Task details: Can you repeat the text of every entry below, line for line, without changing a single character?

Records provided:
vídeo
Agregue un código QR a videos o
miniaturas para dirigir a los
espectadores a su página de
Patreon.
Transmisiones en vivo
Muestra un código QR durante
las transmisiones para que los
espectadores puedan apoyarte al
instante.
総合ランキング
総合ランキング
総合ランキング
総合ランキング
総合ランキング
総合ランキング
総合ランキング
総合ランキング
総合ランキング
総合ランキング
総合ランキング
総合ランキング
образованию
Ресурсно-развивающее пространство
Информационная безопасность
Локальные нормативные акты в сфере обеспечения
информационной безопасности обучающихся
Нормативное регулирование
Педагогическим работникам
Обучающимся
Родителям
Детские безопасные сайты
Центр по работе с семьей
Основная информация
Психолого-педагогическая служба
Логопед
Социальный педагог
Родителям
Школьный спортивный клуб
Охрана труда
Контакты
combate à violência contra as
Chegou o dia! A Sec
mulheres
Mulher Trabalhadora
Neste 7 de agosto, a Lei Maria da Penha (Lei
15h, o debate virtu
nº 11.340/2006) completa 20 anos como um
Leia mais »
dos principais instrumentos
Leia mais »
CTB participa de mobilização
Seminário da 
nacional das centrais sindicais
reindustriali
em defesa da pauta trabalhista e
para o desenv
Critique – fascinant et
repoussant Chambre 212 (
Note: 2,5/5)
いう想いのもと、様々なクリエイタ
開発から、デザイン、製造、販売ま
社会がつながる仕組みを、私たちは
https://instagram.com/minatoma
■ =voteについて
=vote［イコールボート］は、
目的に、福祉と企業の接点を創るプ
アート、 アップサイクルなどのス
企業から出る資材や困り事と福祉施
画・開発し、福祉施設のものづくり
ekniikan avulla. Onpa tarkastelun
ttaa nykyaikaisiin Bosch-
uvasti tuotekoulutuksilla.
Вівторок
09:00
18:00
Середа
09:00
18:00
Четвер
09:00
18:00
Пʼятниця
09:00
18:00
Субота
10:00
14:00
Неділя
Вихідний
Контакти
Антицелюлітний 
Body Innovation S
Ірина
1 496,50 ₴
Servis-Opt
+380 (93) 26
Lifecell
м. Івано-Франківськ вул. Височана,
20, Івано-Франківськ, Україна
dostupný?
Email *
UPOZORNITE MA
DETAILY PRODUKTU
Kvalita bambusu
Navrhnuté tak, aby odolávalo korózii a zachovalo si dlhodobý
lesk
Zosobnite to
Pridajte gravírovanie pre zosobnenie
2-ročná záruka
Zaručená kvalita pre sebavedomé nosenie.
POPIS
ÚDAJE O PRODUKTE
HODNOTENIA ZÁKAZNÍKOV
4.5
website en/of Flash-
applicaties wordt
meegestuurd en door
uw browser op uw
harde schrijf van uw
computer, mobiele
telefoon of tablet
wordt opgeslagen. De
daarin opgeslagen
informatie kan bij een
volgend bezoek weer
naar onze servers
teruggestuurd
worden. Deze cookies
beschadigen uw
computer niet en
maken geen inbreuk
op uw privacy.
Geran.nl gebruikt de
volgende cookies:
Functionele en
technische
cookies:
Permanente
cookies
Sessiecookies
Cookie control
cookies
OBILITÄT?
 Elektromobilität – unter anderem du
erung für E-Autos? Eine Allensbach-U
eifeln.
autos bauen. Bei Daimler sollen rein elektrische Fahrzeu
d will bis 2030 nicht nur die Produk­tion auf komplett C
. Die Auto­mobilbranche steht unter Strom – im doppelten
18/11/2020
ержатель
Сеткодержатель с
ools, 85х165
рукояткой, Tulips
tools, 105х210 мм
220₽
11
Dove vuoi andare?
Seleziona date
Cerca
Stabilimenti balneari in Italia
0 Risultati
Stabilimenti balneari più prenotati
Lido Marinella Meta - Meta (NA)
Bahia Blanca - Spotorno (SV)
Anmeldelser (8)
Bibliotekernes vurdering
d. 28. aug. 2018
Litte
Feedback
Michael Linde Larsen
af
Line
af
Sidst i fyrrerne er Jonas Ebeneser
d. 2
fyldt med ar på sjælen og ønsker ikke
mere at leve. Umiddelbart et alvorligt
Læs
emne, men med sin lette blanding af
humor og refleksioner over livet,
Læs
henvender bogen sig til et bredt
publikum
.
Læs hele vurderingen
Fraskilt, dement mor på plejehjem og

Worked solution:
vídeo
Agregue un código QR a videos o
miniaturas para dirigir a los
espectadores a su página de
Patreon.
Transmisiones en vivo
Muestra un código QR durante
las transmisiones para que los
espectadores puedan apoyarte al
instante.
総合ランキング
総合ランキング
総合ランキング
総合ランキング
総合ランキング
総合ランキング
総合ランキング
総合ランキング
総合ランキング
総合ランキング
総合ランキング
総合ランキング
образованию
Ресурсно-развивающее пространство
Информационная безопасность
Локальные нормативные акты в сфере обеспечения
информационной безопасности обучающихся
Нормативное регулирование
Педагогическим работникам
Обучающимся
Родителям
Детские безопасные сайты
Центр по работе с семьей
Основная информация
Психолого-педагогическая служба
Логопед
Социальный педагог
Родителям
Школьный спортивный клуб
Охрана труда
Контакты
combate à violência contra as
Chegou o dia! A Sec
mulheres
Mulher Trabalhadora
Neste 7 de agosto, a Lei Maria da Penha (Lei
15h, o debate virtu
nº 11.340/2006) completa 20 anos como um
Leia mais »
dos principais instrumentos
Leia mais »
CTB participa de mobilização
Seminário da 
nacional das centrais sindicais
reindustriali
em defesa da pauta trabalhista e
para o desenv
Critique – fascinant et
repoussant Chambre 212 (
Note: 2,5/5)
いう想いのもと、様々なクリエイタ
開発から、デザイン、製造、販売ま
社会がつながる仕組みを、私たちは
https://instagram.com/minatoma
■ =voteについて
=vote［イコールボート］は、
目的に、福祉と企業の接点を創るプ
アート、 アップサイクルなどのス
企業から出る資材や困り事と福祉施
画・開発し、福祉施設のものづくり
ekniikan avulla. Onpa tarkastelun
ttaa nykyaikaisiin Bosch-
uvasti tuotekoulutuksilla.
Вівторок
09:00
18:00
Середа
09:00
18:00
Четвер
09:00
18:00
Пʼятниця
09:00
18:00
Субота
10:00
14:00
Неділя
Вихідний
Контакти
Антицелюлітний 
Body Innovation S
Ірина
1 496,50 ₴
Servis-Opt
+380 (93) 26
Lifecell
м. Івано-Франківськ вул. Височана,
20, Івано-Франківськ, Україна
dostupný?
Email *
UPOZORNITE MA
DETAILY PRODUKTU
Kvalita bambusu
Navrhnuté tak, aby odolávalo korózii a zachovalo si dlhodobý
lesk
Zosobnite to
Pridajte gravírovanie pre zosobnenie
2-ročná záruka
Zaručená kvalita pre sebavedomé nosenie.
POPIS
ÚDAJE O PRODUKTE
HODNOTENIA ZÁKAZNÍKOV
4.5
website en/of Flash-
applicaties wordt
meegestuurd en door
uw browser op uw
harde schrijf van uw
computer, mobiele
telefoon of tablet
wordt opgeslagen. De
daarin opgeslagen
informatie kan bij een
volgend bezoek weer
naar onze servers
teruggestuurd
worden. Deze cookies
beschadigen uw
computer niet en
maken geen inbreuk
op uw privacy.
Geran.nl gebruikt de
volgende cookies:
Functionele en
technische
cookies:
Permanente
cookies
Sessiecookies
Cookie control
cookies
OBILITÄT?
 Elektromobilität – unter anderem du
erung für E-Autos? Eine Allensbach-U
eifeln.
autos bauen. Bei Daimler sollen rein elektrische Fahrzeu
d will bis 2030 nicht nur die Produk­tion auf komplett C
. Die Auto­mobilbranche steht unter Strom – im doppelten
18/11/2020
ержатель
Сеткодержатель с
ools, 85х165
рукояткой, Tulips
tools, 105х210 мм
220₽
11
Dove vuoi andare?
Seleziona date
Cerca
Stabilimenti balneari in Italia
0 Risultati
Stabilimenti balneari più prenotati
Lido Marinella Meta - Meta (NA)
Bahia Blanca - Spotorno (SV)
Anmeldelser (8)
Bibliotekernes vurdering
d. 28. aug. 2018
Litte
Feedback
Michael Linde Larsen
af
Line
af
Sidst i fyrrerne er Jonas Ebeneser
d. 2
fyldt med ar på sjælen og ønsker ikke
mere at leve. Umiddelbart et alvorligt
Læs
emne, men med sin lette blanding af
humor og refleksioner over livet,
Læs
henvender bogen sig til et bredt
publikum
.
Læs hele vurderingen
Fraskilt, dement mor på plejehjem og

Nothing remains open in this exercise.